_A Developers right to ‘a fair go’

Tuesday saw an interesting development in the planning world, with the Minister for Planning introducing a new interim Design and Development Overlay (DDO) into the Yarra Planning Scheme without any opportunity for public comment.


We understand that in 2008, Yarra City Council (Council) commenced structure planning of an area of land in Fitzroy North however, Council never sought changes to the planning controls over the area as a result of this work.  In 2016 a planning permit application was submitted to the Council for a 16-storey apartment building at 26 to 56 Queens Parade, Fitzroy North.

The site in question at Queens Parade, Fitzroy North (photo source The Age)

The site in question at Queens Parade, Fitzroy North (photo source The Age)

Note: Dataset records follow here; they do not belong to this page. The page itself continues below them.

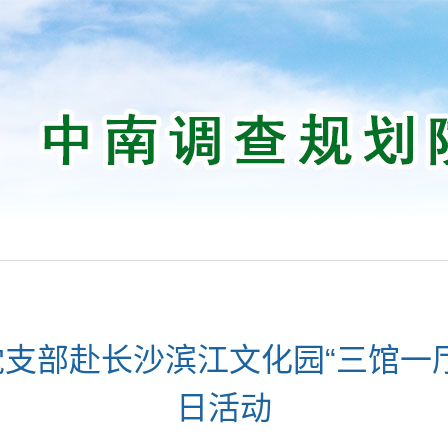
支部赴长沙滨江文化园“三馆一
日活动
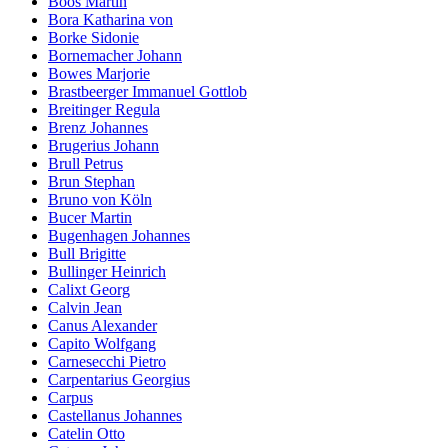
Boos Martin
Bora Katharina von
Borke Sidonie
Bornemacher Johann
Bowes Marjorie
Brastbeerger Immanuel Gottlob
Breitinger Regula
Brenz Johannes
Brugerius Johann
Brull Petrus
Brun Stephan
Bruno von Köln
Bucer Martin
Bugenhagen Johannes
Bull Brigitte
Bullinger Heinrich
Calixt Georg
Calvin Jean
Canus Alexander
Capito Wolfgang
Carnesecchi Pietro
Carpentarius Georgius
Carpus
Castellanus Johannes
Catelin Otto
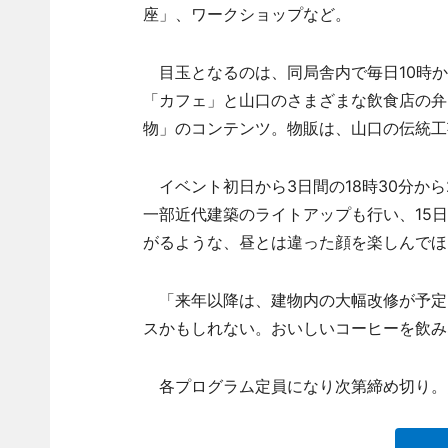
座」、ワークショップなど。
目玉となるのは、同局舎内で毎日10時か
「カフェ」と山口のさまざまな飲食店の弁
物」のコンテンツ。物販は、山口の伝統工
イベント初日から3日間の18時30分か
一部近代建築のライトアップも行い、15
がるような、昼とは違った顔を楽しんでほ
「来年以降は、建物内の大幅改修が予定
スかもしれない。おいしいコーヒーを飲み
各プログラム定員になり次第締め切り。開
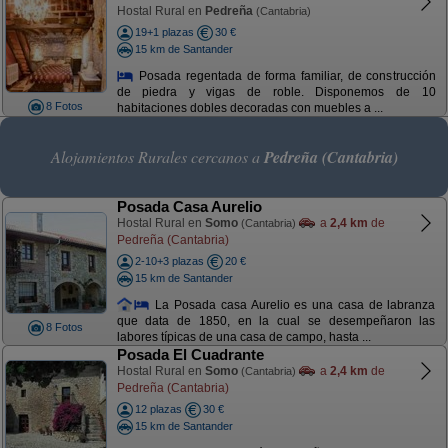
Hostal Rural en
Pedreña
(Cantabria)
19+1 plazas
30 €
15 km de Santander
Posada regentada de forma familiar, de construcción
de piedra y vigas de roble. Disponemos de 10
8 Fotos
habitaciones dobles decoradas con muebles a ...
Alojamientos Rurales cercanos a
Pedreña (Cantabria)
Posada Casa Aurelio
Hostal Rural en
Somo
a
2,4 km
de
(Cantabria)
Pedreña (Cantabria)
2-10+3 plazas
20 €
15 km de Santander
La Posada casa Aurelio es una casa de labranza
que data de 1850, en la cual se desempeñaron las
8 Fotos
labores típicas de una casa de campo, hasta ...
Posada El Cuadrante
Hostal Rural en
Somo
a
2,4 km
de
(Cantabria)
Pedreña (Cantabria)
12 plazas
30 €
15 km de Santander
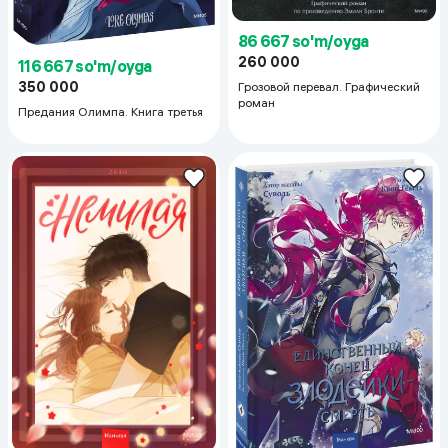
86 667 so'm/oyga
260 000
116 667 so'm/oyga
350 000
Грозовой перевал. Графический
роман
Предания Олимпа. Книга третья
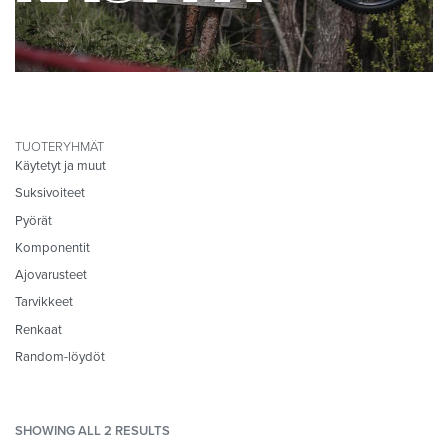
TUOTERYHMÄT
Käytetyt ja muut
Suksivoiteet
Pyörät
Komponentit
Ajovarusteet
Tarvikkeet
Renkaat
Random-löydöt
SHOWING ALL 2 RESULTS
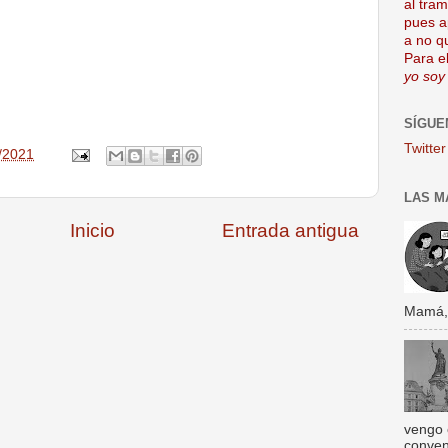
al tra
pues a
a no q
Para el
yo soy
SÍGUE
Twitter
/2021
LAS M
Inicio
Entrada antigua
Mamá, s
vengo 
conven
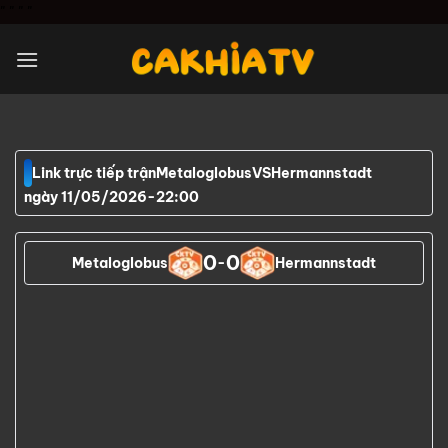
Chuyển
"
" "
"
đến
nội
dung
Link trực tiếp trận
Metaloglobus
VS
Hermannstadt
ngày 11/05/2026
-
22:00
0
0
Metaloglobus
-
Hermannstadt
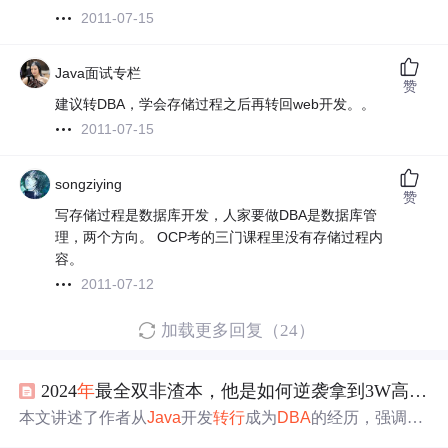
2011-07-15
Java面试专栏
赞
建议转DBA，学会存储过程之后再转回web开发。。
2011-07-15
songziying
赞
写存储过程是数据库开发，人家要做DBA是数据库管
理，两个方向。 OCP考的三门课程里没有存储过程内
容。
2011-07-12
加载更多回复（24）
2024
年
最全双非渣本，他是如何逆袭拿到3W高薪_30岁
本文讲述了作者从
Java
开发
转行
成为
DBA
的经历，强调了
DBA
工作的重要性，以及掌握Mysql、PG和
Oracle
等数据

At the time the application was submitted, the Yarra Planning Scheme contained no built form / height controls over the site.  The applicant subsequently requested a review by VCAT on the ground of Council failing to make a decision in the prescribed time, with a VCAT hearing date scheduled for 3 April 2017.  In the meantime and due largely to resident concerns, Council undertook a quick built form review for the site and requested that the Minister for Planning intervene to introduce more restrictive controls that would prohibit the application as proposed.  This ‘quickie’ amendment was not exhibited as would be the normal case with planning scheme amendments.  The Minister brought it in ‘overnight’.

New Controls 

The new Schedule 16 to the DDO (DDO16) imposes mandatory built form controls on the Queens Parade site that, in addition to various setback requirements, require a maximum building height of 31 metres (10 storeys).  In response to DDO16, the developer must redesign the proposed apartment building to comply with these new controls.  It should be noted that these new controls were introduced less than one week before the VCAT hearing on the proposal was scheduled to commence. This short timeframe in this situation raises questions as under Victorian law, the application is determined in accordance with the planning controls now in force.  The applicant must now amend the proposal to address the planning controls that are current at the date of the hearing / any determination.


The process of the built form review raises the following questions.

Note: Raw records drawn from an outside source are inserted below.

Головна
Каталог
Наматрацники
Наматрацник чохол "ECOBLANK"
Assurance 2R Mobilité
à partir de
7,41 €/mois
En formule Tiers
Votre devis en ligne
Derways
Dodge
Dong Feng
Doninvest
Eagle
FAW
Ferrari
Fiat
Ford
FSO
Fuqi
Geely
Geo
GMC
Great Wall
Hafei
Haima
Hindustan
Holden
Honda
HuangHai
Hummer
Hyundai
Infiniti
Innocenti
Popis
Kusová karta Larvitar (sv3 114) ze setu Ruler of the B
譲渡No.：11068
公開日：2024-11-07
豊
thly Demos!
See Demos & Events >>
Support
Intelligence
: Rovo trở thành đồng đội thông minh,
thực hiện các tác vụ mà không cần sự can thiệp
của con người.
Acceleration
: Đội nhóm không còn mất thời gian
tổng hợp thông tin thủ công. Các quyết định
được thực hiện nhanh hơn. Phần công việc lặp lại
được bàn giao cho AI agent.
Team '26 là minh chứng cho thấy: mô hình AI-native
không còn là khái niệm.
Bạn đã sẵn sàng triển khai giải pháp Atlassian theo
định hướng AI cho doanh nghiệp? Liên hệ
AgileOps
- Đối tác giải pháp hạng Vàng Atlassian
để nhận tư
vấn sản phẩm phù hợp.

  • Was the built form review reasonable and transparent given it commenced after the application was submitted and almost exclusively targeted the site (with the exception of a limited number of adjoining and adjacent properties)? Note: built form reviews generally cover a broader precinct / area.
  • Should the DDO16 have included transitional provisions so the application could be considered against the planning controls that applied at the time of submission?
  • If a Council has not done its homework, should it be allowed a ‘quickie’ untested change in planning controls to stop a proposal it does not like?
  • Should the media and residential backlash play such a role in influencing planning controls independently of due process?
  • Should a Council be made liable for the cost incurred by the applicant if planning controls are to change post-lodgement of an application in such a manner?

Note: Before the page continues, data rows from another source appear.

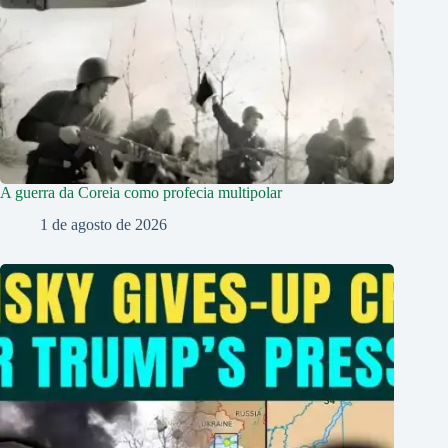
A guerra da Coreia como profecia multipolar
1 de agosto de 2026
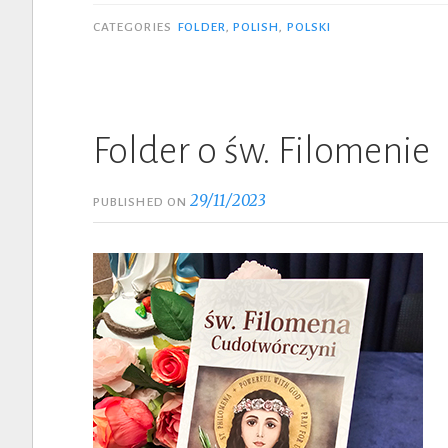
CATEGORIES
FOLDER
,
POLISH
,
POLSKI
Folder o św. Filomenie
29/11/2023
PUBLISHED ON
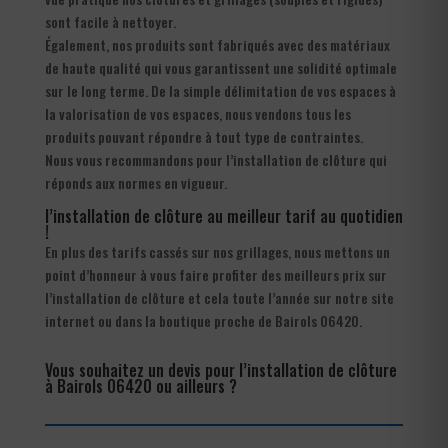
sont facile à nettoyer.
Également, nos produits sont fabriqués avec des matériaux
de haute qualité qui vous garantissent une solidité optimale
sur le long terme. De la simple délimitation de vos espaces à
la valorisation de vos espaces, nous vendons tous les
produits pouvant répondre à tout type de contraintes.
Nous vous recommandons pour l’installation de clôture qui
réponds aux normes en vigueur.
l’installation de clôture au meilleur tarif au quotidien
!
En plus des tarifs cassés sur nos grillages, nous mettons un
point d’honneur à vous faire profiter des meilleurs prix sur
l’installation de clôture et cela toute l’année sur notre site
internet ou dans la boutique proche de Bairols 06420.
Vous souhaitez un devis pour l’installation de clôture
à Bairols 06420 ou ailleurs ?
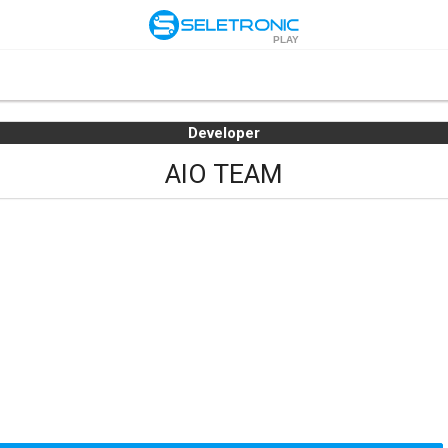
PLAY
Developer
AIO TEAM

Whilst Collie does not oppose the Minister for Planning intervening in situations where a significant negative planning outcome appears likely, we question whether in this particular situation it was warranted to not allow VCAT to ‘test’ independently such a proposal in these cases?  This is especially so given the timing of the intervention by the Minister so close to the VCAT hearing.  It should be noted that Collie has no involvement in this application and does not speculate as to whether it is an appropriate development, but questions whether this is a case of the goal posts having moved after the game has started?